Nakatani debuted as a picture book author and illustrator alongside Eriko Kishida when they published Geogeo's Crown in 1960. The two of them would go on to collaborate on several other children's books together, including Kaettekita Kitsune (The Returned Fox), which won the 21st Sankei Children's Book Award in 1974. Kaba-kun (1962), was their first book to receive international attention and translations in European and American countries. They were among the first Japanese children's book authors to gain that level of popularity in the West. Nakatani's work has been translated into many languages.

In 1963, Nakatani and her husband spent a year in France, where she studied picture books and met fellow children's book artists Père Castor and Bettina Hürlimann. She visited France again in 1973 and 1976 to gain inspiration for her books.

**STORED RECORDS**
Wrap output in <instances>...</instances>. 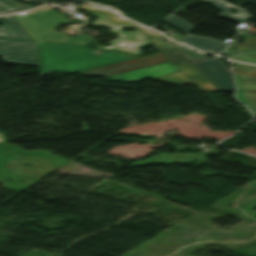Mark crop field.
I'll list each match as a JSON object with an SVG mask.
<instances>
[{
    "label": "crop field",
    "instance_id": "obj_12",
    "mask_svg": "<svg viewBox=\"0 0 256 256\" xmlns=\"http://www.w3.org/2000/svg\"><path fill=\"white\" fill-rule=\"evenodd\" d=\"M205 1L212 3L218 9H220L222 11V13L219 16H221V17H225V18L237 21V22L252 18V16H250L246 10L236 7L224 0H205ZM230 9H235L236 13L235 14L229 13L228 10H230Z\"/></svg>",
    "mask_w": 256,
    "mask_h": 256
},
{
    "label": "crop field",
    "instance_id": "obj_13",
    "mask_svg": "<svg viewBox=\"0 0 256 256\" xmlns=\"http://www.w3.org/2000/svg\"><path fill=\"white\" fill-rule=\"evenodd\" d=\"M35 8L31 5H21L12 0H0V14H9Z\"/></svg>",
    "mask_w": 256,
    "mask_h": 256
},
{
    "label": "crop field",
    "instance_id": "obj_5",
    "mask_svg": "<svg viewBox=\"0 0 256 256\" xmlns=\"http://www.w3.org/2000/svg\"><path fill=\"white\" fill-rule=\"evenodd\" d=\"M232 69L238 88L237 98L256 116V67L236 63Z\"/></svg>",
    "mask_w": 256,
    "mask_h": 256
},
{
    "label": "crop field",
    "instance_id": "obj_4",
    "mask_svg": "<svg viewBox=\"0 0 256 256\" xmlns=\"http://www.w3.org/2000/svg\"><path fill=\"white\" fill-rule=\"evenodd\" d=\"M85 12L97 15L99 19L92 22L96 26H107L112 32L120 34V38L112 41V46L110 47H99L101 49H113L122 52H127L130 54L140 55L141 51L138 49L140 46L148 45L150 42L139 32H125L119 30L121 26L132 27L138 30L130 21L120 18L117 14L112 13L105 9H98L90 5H85L82 7Z\"/></svg>",
    "mask_w": 256,
    "mask_h": 256
},
{
    "label": "crop field",
    "instance_id": "obj_10",
    "mask_svg": "<svg viewBox=\"0 0 256 256\" xmlns=\"http://www.w3.org/2000/svg\"><path fill=\"white\" fill-rule=\"evenodd\" d=\"M174 71H178V69L170 62H166L109 78L123 81L143 80Z\"/></svg>",
    "mask_w": 256,
    "mask_h": 256
},
{
    "label": "crop field",
    "instance_id": "obj_2",
    "mask_svg": "<svg viewBox=\"0 0 256 256\" xmlns=\"http://www.w3.org/2000/svg\"><path fill=\"white\" fill-rule=\"evenodd\" d=\"M48 6L32 12L15 15L19 24L25 28L34 41L53 40L73 42L85 45L91 38L85 35H78L73 38L55 31L53 28L64 23H82L69 21L55 12L47 11Z\"/></svg>",
    "mask_w": 256,
    "mask_h": 256
},
{
    "label": "crop field",
    "instance_id": "obj_8",
    "mask_svg": "<svg viewBox=\"0 0 256 256\" xmlns=\"http://www.w3.org/2000/svg\"><path fill=\"white\" fill-rule=\"evenodd\" d=\"M175 65L182 72L154 78V80L177 85L194 83L201 91L218 90L191 63Z\"/></svg>",
    "mask_w": 256,
    "mask_h": 256
},
{
    "label": "crop field",
    "instance_id": "obj_15",
    "mask_svg": "<svg viewBox=\"0 0 256 256\" xmlns=\"http://www.w3.org/2000/svg\"><path fill=\"white\" fill-rule=\"evenodd\" d=\"M226 58L256 64V51L226 56Z\"/></svg>",
    "mask_w": 256,
    "mask_h": 256
},
{
    "label": "crop field",
    "instance_id": "obj_11",
    "mask_svg": "<svg viewBox=\"0 0 256 256\" xmlns=\"http://www.w3.org/2000/svg\"><path fill=\"white\" fill-rule=\"evenodd\" d=\"M138 26V25H137ZM149 39L172 61L175 63L187 62L188 60L171 44V42L163 43L156 41L158 38L162 37L161 34L156 33L147 28L138 26Z\"/></svg>",
    "mask_w": 256,
    "mask_h": 256
},
{
    "label": "crop field",
    "instance_id": "obj_16",
    "mask_svg": "<svg viewBox=\"0 0 256 256\" xmlns=\"http://www.w3.org/2000/svg\"><path fill=\"white\" fill-rule=\"evenodd\" d=\"M189 61L205 59L206 57L188 48L174 45Z\"/></svg>",
    "mask_w": 256,
    "mask_h": 256
},
{
    "label": "crop field",
    "instance_id": "obj_3",
    "mask_svg": "<svg viewBox=\"0 0 256 256\" xmlns=\"http://www.w3.org/2000/svg\"><path fill=\"white\" fill-rule=\"evenodd\" d=\"M2 23L0 35L30 39L14 17L2 18ZM0 56L8 63L38 65L33 42L26 39L0 36Z\"/></svg>",
    "mask_w": 256,
    "mask_h": 256
},
{
    "label": "crop field",
    "instance_id": "obj_14",
    "mask_svg": "<svg viewBox=\"0 0 256 256\" xmlns=\"http://www.w3.org/2000/svg\"><path fill=\"white\" fill-rule=\"evenodd\" d=\"M232 48H237V50H233ZM252 48H256V36L253 38H246L243 44L230 46L223 53L228 54V53L238 52V51L252 49Z\"/></svg>",
    "mask_w": 256,
    "mask_h": 256
},
{
    "label": "crop field",
    "instance_id": "obj_1",
    "mask_svg": "<svg viewBox=\"0 0 256 256\" xmlns=\"http://www.w3.org/2000/svg\"><path fill=\"white\" fill-rule=\"evenodd\" d=\"M36 46L40 72H81L136 57L118 52L91 50L74 44L39 41Z\"/></svg>",
    "mask_w": 256,
    "mask_h": 256
},
{
    "label": "crop field",
    "instance_id": "obj_6",
    "mask_svg": "<svg viewBox=\"0 0 256 256\" xmlns=\"http://www.w3.org/2000/svg\"><path fill=\"white\" fill-rule=\"evenodd\" d=\"M219 90H234L227 65L218 58L192 63Z\"/></svg>",
    "mask_w": 256,
    "mask_h": 256
},
{
    "label": "crop field",
    "instance_id": "obj_17",
    "mask_svg": "<svg viewBox=\"0 0 256 256\" xmlns=\"http://www.w3.org/2000/svg\"><path fill=\"white\" fill-rule=\"evenodd\" d=\"M43 1H47V2H50V1H54V0H43ZM83 1H86L88 3H92V4H96V5H100V6H104V7H108L116 12H118L119 14H121L122 16L126 17L123 13H121L118 9L114 8V7H110V6H106V5H102V4H98V3H94V2H90V1H87V0H83Z\"/></svg>",
    "mask_w": 256,
    "mask_h": 256
},
{
    "label": "crop field",
    "instance_id": "obj_9",
    "mask_svg": "<svg viewBox=\"0 0 256 256\" xmlns=\"http://www.w3.org/2000/svg\"><path fill=\"white\" fill-rule=\"evenodd\" d=\"M163 61H166V59L162 54L159 53V54L151 55L149 57L129 60V61L115 64V65L96 69L90 72L83 73L82 75L89 76L92 74H97L99 76L109 77V76L129 72L132 70H136L139 68H143L146 66H150L153 64L161 63Z\"/></svg>",
    "mask_w": 256,
    "mask_h": 256
},
{
    "label": "crop field",
    "instance_id": "obj_7",
    "mask_svg": "<svg viewBox=\"0 0 256 256\" xmlns=\"http://www.w3.org/2000/svg\"><path fill=\"white\" fill-rule=\"evenodd\" d=\"M166 22L185 31L187 34L195 28L194 26L182 21L180 18L174 15H171L170 17H168L166 19ZM179 42L189 46H194L205 52L215 53V54L221 53L225 49V47L228 45L227 43H223L210 38L200 37L196 35H189V34Z\"/></svg>",
    "mask_w": 256,
    "mask_h": 256
}]
</instances>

**WHAT TO DO**
Continue the passage about Nakatani's career as a children's book artist, picking up after its last sentence.

**THE REPLY**
Throughout her life, Nakatani created over 105 books for children, both as a collaborator and as the only author. Some of the picture books that she wrote and illustrated alone were Taro and the Dolphin (1969) and the Ken-chan Picture Book series, whose protagonist was based on her nephew.

In 1981, she served as a judge for various new children's illustration awards, before dying in April. Nakatani was a versatile and skilled artist who valued realism, wanting to appeal to adults as well as children. She worked primarily with oil paints.

Nakatani's illustration from Sugan-san no Yagi (The Brave Little Goat of Monsieur Se'guin, 1966) is currently displayed at the Chihiro Iwasaki Museum, which exhibits the work of picture book artists from around the world. The museum describes Nakatani as "a pioneer of the overseas publication of Japanese picture books."

== Selected works ==

- GeoGeo's Crown (Kodomo no Tomo, 1960) - illustration; written by Eriko Kishida
- Kaba-kun (Hippopotamus) (Kodomo no Tomo, 1962) - illustration; written by Eriko Kishida
- Sugan-san no Yagi (The Brave Little Goat of Monsieur Se'guin, 1966)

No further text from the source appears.